As usual, all code below should follow the style guidelines from the lecture slides.

Part 1. Read in text data

For this short lab, we will be using Project Gutenberg’s The Complete Works of William Shakespeare. Use the command read_lines() to read the text available at “https://www.gutenberg.org/files/100/100-0.txt”. Make sure to store the text as a variable.

1a. Print the first 5 lines.

1b. Print the total number of lines.

1c. Remove all empty lines, then print the total number of lines.

(Hint: to remove empty elements from a string vector x, you could use x <- x[x != ""])

Part 2. Regular expressions

2a. Use a regular expression with str_count() to count how much punctuation is in this text file, in total.
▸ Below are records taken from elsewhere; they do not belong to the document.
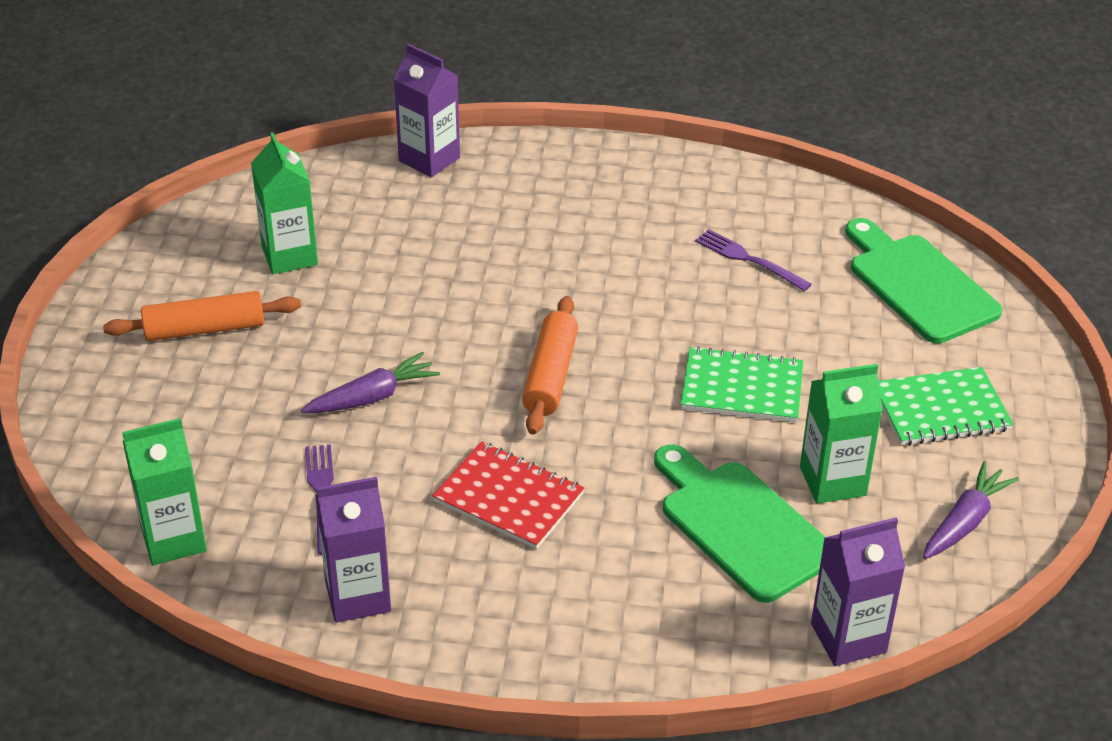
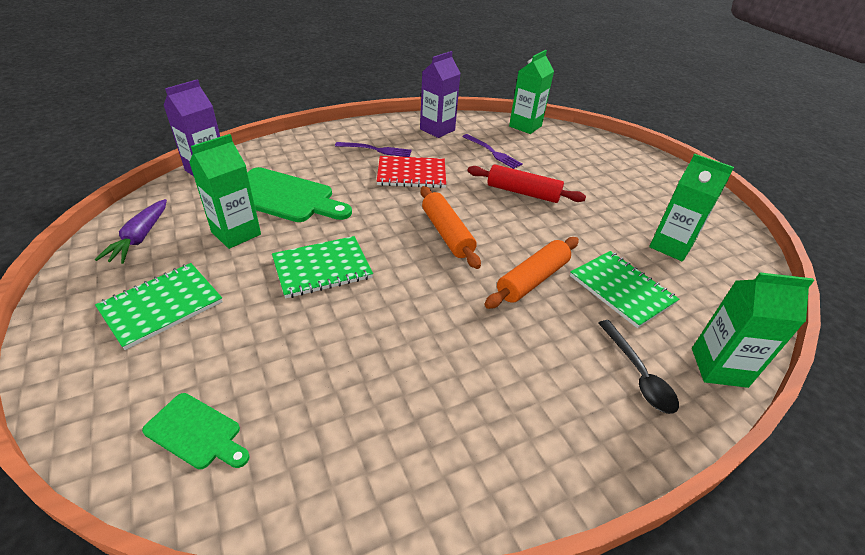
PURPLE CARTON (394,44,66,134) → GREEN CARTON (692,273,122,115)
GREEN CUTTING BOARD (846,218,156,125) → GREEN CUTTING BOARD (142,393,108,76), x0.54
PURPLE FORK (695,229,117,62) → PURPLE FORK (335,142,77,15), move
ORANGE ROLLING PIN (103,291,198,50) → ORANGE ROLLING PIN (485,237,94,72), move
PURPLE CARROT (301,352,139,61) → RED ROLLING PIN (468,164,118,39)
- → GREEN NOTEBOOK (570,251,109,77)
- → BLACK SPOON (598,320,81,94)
2b. Use a regular expression with str_detect() to count how many lines contain either the string “Romeo” or “Juliet”.

Part 3. String Manipulation

3a. Use str_c() to collapse the Shakespeare string vector into one large string. (Don’t try to print it!)

3b. Use str_split() to separate your string into words.
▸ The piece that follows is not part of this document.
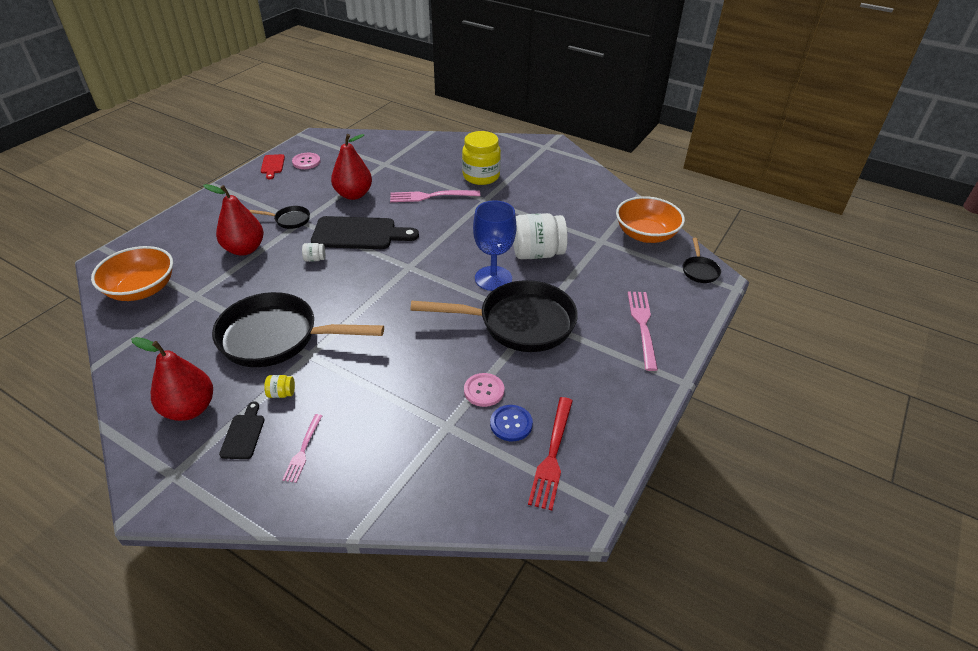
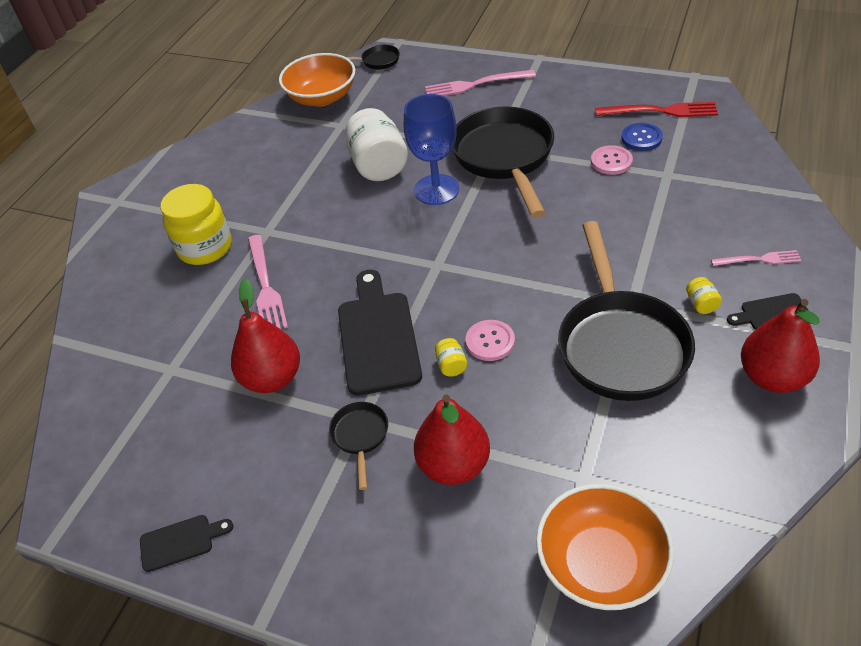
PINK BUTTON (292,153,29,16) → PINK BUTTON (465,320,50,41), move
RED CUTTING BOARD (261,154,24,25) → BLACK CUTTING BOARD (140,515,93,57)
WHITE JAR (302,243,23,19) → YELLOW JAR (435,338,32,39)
(Hint: you might get a list of length 1 that you have to convert to a vector. You could do this by using something like x <- unlist(x) or x <- x[[1]])

3c. Use a combination of table() and sort(..., decreasing = TRUE) argument to get a count of the unique words in Shakespeare’s complete works and print out the 10 most common words.

Part 4. Factors

4a. Create an object that is a factor vector with 4 levels, where each of these levels is observed at least once.

4b. Collapse two of your factor levels together into a new level “x”.

4c. Add a new, empty level to your factor and print out the vector.

4d. Remove this empty level from your factor and print out the vector.

Part 5. Dates

5a. Create a date-time object in R, with both a date and a time.

5b. Extract the date from your object.

5c. Extract the month from your object.

5d. Change the hour of your object, then extract the hour from your object.